Nein, das hat sich einfach so ergeben. Wir waren endlich auf dem Balkon und dann hat niemand die Initiative ergriffen, wir standen da wie bestellt und nicht abgeholt. Dann habe ich halt entschieden: Hey, jetzt muss was gehen. Und seither mache ich das eben, aber diesen Lead gebe ich gerne wieder ab, wenn jemand die Rolle übernehmen will.

«Diese Rolle gebe ich gern wieder ab»: Davide Callà (rechts) mit Mikrofon auf dem Balkon des Stadtcasinos.

Die Fans fanden es gut. Kriegen Sie eigentlich auch Support, wenn Sie wenig spielen wie jetzt? Gibt es so was wie Fanpost überhaupt noch?

Das gibt es schon noch. Ich bekomme immer wieder mal einen Brief oder eine E-Mail, und das freut mich. Ich merke, dass ich bei den Fans sehr akzeptiert bin.

Für «Telebasel» haben Sie während einer Meisterfeier Manuel Akanji interviewt. Das war eigentlich eine Parodie auf die Sportjournalisten oder?

Ich mache tatsächlich gerne Leute nach und ich kann das auch nicht schlecht. Trotzdem habe ich den allergrössten Respekt vor allen, auch vor den Medienleuten. Falls es mich nach dem Ende meiner Fussball-Karriere mal braucht, könnt ihr mich anrufen.

«Natürlich nervt es die Spieler und Trainer, unangenehme Fragen zu beantworten, aber das ist Part of the Job.»

In der Interview-Zone würden Sie dann auf der anderen Seite stehen.
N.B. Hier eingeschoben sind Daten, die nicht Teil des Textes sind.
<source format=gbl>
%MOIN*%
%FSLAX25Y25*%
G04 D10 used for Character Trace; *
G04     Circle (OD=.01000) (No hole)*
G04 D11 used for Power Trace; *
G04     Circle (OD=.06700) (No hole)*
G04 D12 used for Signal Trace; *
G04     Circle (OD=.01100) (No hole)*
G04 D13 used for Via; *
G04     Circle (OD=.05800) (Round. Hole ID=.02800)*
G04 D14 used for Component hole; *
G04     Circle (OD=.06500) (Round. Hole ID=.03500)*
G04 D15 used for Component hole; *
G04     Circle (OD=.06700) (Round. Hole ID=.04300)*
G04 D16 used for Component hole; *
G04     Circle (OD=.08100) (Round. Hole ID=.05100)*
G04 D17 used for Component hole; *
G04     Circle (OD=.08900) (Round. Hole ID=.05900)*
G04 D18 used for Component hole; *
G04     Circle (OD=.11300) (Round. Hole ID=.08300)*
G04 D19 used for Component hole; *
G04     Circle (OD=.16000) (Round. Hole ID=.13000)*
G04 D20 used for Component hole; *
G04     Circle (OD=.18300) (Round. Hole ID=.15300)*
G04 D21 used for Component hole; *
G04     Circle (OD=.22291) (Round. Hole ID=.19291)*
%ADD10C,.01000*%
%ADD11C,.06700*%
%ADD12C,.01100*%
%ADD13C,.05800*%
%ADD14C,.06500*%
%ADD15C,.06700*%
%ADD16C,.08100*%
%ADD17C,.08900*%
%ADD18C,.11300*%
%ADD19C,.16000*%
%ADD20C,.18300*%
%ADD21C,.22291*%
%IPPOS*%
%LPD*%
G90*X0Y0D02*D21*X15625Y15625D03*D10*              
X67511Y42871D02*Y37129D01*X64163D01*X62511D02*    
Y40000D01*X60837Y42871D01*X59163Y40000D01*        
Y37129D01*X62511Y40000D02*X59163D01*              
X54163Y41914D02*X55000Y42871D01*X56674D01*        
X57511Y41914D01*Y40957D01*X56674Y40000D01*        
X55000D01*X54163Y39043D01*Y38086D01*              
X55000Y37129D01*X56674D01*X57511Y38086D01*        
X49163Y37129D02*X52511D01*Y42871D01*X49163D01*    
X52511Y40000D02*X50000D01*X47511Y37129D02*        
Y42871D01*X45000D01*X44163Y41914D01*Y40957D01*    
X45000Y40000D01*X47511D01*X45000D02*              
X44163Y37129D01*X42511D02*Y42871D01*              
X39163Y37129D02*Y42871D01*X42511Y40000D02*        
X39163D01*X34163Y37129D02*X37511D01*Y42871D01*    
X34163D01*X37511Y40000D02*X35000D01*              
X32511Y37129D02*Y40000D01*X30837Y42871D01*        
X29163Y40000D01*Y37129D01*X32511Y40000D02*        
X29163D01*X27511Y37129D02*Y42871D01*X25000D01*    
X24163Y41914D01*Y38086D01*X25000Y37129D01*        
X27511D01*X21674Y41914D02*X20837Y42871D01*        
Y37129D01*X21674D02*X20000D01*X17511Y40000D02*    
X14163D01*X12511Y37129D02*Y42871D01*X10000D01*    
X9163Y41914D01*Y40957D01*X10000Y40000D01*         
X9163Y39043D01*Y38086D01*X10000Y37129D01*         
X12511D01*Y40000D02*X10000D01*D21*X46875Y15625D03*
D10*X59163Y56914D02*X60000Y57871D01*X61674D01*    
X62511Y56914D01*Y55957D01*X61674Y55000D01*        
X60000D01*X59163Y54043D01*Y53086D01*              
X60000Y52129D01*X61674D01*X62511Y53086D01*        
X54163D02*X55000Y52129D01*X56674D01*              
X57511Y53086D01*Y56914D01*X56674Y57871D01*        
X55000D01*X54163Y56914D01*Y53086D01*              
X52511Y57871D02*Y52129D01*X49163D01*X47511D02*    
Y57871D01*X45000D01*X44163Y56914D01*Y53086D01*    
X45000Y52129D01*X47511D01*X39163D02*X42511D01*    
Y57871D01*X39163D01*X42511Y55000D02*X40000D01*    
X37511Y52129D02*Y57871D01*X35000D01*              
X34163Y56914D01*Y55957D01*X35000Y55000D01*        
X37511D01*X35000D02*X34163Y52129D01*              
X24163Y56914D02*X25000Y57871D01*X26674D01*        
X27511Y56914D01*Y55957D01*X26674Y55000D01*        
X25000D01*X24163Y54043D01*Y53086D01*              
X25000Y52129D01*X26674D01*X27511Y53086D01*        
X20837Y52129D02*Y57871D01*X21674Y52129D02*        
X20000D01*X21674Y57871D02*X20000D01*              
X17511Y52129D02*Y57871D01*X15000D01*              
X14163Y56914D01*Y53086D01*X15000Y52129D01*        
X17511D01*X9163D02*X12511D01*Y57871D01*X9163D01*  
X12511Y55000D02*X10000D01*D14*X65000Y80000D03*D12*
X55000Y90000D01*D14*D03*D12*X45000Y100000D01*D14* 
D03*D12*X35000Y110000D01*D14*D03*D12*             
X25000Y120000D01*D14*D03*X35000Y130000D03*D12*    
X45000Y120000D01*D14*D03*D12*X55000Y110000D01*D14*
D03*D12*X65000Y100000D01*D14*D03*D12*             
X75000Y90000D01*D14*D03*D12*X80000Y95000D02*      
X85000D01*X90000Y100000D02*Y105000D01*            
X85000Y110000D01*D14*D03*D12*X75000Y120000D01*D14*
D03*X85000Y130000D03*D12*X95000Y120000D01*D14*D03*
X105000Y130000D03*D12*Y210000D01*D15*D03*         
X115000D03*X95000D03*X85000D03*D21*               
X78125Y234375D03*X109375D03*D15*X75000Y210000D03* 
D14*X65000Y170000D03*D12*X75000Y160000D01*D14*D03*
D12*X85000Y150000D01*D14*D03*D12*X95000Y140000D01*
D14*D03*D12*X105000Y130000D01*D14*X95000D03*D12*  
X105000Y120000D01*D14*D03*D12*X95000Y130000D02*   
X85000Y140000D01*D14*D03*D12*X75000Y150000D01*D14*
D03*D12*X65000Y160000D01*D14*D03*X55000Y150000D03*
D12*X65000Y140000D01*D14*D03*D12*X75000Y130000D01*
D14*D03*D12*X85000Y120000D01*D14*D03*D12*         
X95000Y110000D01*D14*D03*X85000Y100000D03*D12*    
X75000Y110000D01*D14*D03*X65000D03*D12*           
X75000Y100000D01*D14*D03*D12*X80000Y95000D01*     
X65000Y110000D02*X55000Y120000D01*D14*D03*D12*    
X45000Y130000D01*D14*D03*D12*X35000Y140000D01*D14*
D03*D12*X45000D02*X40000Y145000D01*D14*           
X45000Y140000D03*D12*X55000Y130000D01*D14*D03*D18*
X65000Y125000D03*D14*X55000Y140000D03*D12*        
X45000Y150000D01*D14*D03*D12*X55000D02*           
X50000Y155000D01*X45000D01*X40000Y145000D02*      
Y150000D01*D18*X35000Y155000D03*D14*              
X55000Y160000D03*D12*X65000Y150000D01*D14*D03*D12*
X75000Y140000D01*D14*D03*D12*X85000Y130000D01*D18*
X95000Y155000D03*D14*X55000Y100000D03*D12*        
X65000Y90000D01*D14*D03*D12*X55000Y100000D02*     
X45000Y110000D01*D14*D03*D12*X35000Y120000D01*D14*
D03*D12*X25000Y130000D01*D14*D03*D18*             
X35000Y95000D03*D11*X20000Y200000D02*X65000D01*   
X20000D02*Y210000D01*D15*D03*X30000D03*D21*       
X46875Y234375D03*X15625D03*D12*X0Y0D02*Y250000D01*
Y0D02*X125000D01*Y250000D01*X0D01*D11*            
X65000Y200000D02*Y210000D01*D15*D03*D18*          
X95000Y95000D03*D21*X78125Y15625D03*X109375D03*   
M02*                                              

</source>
Gehen Ihnen die immergleichen Fragen manchmal auf die Nerven?

Nein, das gehört einfach dazu. Manchmal würde ich mir vielleicht mehr Mut wünschen, die Medien dürfen gerne etwas kritischer sein. Das ist kein Problem, im Fall.

Bitte was?

Ich verfolge viele Sportsendungen aus Italien oder aus der Bundesliga. Was sich die Journlisten dort getrauen – nicht erlauben, sondern getrauen ist das richtige Wort –, das finde ich interessant. So lange der nötige Respekt da ist und die Kritik auf die Sache zielt – dann finde ich das spannender. Natürlich nervt es die Spieler und Trainer, unangenehme Fragen zu beantworten, aber das ist Part of the Job. Man lässt sich ja auch feiern, wenn es gut läuft.
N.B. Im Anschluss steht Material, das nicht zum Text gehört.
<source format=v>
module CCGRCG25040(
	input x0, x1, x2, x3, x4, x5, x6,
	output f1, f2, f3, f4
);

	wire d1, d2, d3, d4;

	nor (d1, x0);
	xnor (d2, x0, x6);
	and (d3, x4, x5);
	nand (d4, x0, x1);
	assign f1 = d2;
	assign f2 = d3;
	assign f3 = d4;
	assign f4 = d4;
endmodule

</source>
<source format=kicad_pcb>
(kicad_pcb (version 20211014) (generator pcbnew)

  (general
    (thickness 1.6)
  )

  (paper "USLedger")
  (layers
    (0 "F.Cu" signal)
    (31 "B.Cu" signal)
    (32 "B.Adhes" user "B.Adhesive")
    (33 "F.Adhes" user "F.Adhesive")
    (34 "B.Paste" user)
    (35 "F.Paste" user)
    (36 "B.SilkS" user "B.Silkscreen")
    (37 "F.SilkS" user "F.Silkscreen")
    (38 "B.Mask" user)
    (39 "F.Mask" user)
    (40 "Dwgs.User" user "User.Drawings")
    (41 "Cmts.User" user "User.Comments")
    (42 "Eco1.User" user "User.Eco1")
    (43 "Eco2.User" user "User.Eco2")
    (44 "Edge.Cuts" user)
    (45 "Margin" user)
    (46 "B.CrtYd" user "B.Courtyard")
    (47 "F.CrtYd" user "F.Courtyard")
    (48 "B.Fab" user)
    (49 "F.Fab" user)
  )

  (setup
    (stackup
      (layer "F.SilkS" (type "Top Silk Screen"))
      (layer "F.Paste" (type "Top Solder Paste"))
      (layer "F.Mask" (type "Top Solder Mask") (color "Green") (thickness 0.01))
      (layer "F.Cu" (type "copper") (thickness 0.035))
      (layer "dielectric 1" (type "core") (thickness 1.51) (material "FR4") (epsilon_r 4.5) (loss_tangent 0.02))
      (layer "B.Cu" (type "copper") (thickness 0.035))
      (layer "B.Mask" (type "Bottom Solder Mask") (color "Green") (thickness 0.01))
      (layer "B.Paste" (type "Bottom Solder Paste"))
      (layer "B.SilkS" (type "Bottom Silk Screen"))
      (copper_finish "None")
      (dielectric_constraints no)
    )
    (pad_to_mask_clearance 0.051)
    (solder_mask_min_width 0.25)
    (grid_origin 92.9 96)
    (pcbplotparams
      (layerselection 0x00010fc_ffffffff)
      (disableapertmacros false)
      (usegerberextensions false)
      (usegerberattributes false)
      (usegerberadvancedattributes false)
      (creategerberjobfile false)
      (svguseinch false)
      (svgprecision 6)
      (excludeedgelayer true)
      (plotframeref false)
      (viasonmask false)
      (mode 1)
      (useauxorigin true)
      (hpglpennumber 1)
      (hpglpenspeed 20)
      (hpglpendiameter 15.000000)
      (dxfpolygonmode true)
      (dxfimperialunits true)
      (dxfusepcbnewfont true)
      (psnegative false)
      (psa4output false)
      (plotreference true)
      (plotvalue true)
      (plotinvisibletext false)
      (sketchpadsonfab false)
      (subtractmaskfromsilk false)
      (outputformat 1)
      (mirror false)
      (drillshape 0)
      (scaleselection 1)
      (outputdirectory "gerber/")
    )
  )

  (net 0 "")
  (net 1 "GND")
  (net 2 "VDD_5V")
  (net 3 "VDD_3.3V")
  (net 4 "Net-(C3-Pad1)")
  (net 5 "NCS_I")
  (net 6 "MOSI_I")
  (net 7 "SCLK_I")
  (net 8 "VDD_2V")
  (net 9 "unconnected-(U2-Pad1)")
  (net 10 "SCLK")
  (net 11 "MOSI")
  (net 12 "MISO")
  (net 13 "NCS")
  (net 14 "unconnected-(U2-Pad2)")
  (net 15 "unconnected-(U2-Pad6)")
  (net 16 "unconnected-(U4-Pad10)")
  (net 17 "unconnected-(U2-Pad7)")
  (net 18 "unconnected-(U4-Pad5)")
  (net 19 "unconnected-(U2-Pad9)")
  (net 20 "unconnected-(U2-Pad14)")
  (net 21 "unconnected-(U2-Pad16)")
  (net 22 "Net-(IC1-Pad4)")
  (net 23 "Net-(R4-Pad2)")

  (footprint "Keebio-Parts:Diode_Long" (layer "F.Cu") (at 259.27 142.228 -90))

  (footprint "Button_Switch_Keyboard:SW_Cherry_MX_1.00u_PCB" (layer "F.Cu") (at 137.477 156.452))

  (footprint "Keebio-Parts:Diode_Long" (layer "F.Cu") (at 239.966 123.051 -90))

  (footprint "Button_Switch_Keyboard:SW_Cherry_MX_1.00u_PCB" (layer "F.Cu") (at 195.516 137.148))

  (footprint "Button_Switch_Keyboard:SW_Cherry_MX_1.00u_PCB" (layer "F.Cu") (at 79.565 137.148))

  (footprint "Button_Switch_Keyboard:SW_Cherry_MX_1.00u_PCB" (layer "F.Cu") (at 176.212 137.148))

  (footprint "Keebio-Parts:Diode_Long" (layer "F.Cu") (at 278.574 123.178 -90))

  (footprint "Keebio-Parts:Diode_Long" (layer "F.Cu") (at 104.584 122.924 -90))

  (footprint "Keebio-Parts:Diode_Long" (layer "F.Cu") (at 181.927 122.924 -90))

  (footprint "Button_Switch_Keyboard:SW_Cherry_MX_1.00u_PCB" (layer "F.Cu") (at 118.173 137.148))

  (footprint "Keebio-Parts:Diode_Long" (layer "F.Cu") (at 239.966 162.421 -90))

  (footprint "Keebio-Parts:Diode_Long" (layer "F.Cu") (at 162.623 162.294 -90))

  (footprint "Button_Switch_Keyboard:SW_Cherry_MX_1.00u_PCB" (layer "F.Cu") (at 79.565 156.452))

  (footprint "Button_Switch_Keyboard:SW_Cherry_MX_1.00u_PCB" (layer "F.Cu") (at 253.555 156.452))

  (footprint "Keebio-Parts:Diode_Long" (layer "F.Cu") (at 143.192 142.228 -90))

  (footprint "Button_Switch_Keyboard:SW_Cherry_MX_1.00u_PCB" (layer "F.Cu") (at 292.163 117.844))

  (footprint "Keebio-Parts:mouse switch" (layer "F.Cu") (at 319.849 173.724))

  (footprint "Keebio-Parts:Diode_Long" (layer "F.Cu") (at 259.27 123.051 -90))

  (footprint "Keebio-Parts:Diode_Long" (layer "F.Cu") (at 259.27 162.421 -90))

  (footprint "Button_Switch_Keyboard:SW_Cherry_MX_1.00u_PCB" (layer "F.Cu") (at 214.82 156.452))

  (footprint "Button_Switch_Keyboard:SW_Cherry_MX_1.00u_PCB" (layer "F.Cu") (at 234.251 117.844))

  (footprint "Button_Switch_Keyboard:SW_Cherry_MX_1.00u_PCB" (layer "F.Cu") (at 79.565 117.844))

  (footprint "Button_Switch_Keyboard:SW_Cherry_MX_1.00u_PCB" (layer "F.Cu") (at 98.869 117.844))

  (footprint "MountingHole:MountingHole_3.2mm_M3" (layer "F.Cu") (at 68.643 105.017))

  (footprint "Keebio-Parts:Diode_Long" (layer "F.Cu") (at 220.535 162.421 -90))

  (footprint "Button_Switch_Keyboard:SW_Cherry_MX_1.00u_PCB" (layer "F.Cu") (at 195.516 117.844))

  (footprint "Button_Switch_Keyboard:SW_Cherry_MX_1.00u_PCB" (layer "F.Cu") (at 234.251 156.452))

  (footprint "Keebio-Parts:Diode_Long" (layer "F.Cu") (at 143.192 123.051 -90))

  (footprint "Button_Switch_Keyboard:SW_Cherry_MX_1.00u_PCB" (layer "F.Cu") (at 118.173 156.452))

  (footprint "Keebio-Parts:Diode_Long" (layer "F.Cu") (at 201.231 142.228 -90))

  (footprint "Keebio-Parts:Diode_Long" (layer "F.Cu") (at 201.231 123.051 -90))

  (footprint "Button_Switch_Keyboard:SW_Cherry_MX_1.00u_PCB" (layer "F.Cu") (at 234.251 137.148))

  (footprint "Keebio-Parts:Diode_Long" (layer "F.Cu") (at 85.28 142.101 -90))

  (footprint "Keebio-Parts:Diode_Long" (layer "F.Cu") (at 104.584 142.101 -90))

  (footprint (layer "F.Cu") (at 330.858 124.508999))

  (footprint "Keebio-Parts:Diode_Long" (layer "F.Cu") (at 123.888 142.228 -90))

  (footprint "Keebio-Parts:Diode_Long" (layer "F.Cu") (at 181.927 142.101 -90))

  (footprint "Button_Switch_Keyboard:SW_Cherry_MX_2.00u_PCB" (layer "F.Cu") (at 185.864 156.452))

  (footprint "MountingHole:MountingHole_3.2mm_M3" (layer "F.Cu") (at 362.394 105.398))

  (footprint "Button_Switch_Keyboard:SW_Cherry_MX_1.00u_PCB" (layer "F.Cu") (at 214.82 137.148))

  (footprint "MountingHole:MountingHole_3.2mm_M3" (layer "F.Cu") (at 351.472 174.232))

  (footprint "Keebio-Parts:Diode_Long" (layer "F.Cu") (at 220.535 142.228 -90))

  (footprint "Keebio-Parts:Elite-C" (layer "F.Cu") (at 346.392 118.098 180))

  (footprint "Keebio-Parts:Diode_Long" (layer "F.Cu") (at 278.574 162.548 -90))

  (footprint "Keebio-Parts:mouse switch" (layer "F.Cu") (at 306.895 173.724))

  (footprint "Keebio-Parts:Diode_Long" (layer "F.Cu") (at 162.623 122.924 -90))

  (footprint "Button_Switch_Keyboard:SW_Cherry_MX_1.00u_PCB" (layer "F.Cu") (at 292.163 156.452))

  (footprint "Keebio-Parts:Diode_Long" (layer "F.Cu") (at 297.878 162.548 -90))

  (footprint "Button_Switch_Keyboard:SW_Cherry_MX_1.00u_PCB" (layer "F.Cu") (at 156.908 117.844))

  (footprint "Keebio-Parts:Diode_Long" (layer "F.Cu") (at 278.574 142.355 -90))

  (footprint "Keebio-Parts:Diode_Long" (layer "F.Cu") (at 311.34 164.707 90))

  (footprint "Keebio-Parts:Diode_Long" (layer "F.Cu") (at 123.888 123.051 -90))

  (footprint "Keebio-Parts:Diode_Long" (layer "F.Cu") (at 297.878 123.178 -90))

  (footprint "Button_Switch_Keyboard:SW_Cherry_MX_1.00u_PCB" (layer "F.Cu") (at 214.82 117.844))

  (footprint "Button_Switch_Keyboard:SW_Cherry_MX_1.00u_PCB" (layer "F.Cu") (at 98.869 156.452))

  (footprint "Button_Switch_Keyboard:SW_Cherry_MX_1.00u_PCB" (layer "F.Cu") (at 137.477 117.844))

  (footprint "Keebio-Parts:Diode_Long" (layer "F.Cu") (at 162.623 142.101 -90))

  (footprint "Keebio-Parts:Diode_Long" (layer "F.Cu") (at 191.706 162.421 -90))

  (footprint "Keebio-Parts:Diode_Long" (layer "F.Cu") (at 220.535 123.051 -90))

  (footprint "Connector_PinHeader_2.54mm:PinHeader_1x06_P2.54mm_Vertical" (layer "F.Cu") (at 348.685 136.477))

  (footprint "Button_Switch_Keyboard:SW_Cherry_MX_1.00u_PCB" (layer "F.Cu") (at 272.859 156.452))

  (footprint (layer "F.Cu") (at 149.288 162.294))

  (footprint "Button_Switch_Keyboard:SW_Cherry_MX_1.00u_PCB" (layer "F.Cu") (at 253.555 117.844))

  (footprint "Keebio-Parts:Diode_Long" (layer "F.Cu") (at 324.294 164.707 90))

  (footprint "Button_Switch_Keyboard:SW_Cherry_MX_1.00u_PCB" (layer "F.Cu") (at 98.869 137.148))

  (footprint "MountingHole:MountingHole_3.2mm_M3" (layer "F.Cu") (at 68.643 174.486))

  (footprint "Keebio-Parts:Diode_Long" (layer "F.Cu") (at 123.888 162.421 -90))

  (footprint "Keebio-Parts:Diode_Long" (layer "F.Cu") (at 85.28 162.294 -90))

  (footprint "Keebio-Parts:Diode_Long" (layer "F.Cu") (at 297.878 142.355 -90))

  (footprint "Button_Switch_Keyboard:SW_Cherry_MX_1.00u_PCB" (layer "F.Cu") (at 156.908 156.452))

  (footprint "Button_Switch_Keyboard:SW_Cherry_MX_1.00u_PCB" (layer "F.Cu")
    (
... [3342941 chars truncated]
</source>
Sind die Sportjournalisten in Basel zu zahm?

Das habe ich nicht gesagt. Vielleicht ist das auch nicht einfach, weil man als Journalist das Gefühl hat, wenn ich einem zu sehr auf die Füsse stehe, dann gibt der mir beim nächsten mal kein Interview mehr. Aber ehrlich gesagt: Das wäre ja Kindergarten.

Haben Sie eine festgeschriebene Anzahl Einsätze im Vertrag?

Nein. Sonst müsste ich das Raphael Wicky vielleicht mal sagen (lacht). Nein, ich habe meinen Lohn und die Boni und Prämien, mehr nicht.

Warum tragen Sie die Nummer 39?

Bei Aarau hatte ich die 33, aber die war in Basel durch Elneny besetzt. Ich finde die 3 einfach eine tolle Zahl und dachte mir, dann nehme ich halt die 39. Die ist schwungvoll, ein bisschen wie mein Nachnahme mit dem C und den beiden AAs und LLs. Das passt doch.

Sie werden Anfang Oktober 34. Wie denken Sie über die Zukunft?

Stand jetzt würd ich gerne im Fussball bleiben. Trainer oder so, das würde mir gefallen. Ich habe eine fantastische Familie, das zählt vor allem im Leben. Alles andere ist auch schön, im Old Trafford spielen zum Beispiel, das wäre sicher toll.

«Meine Zeit wird kommen.» Davide Callà bleibt zuversichtlich.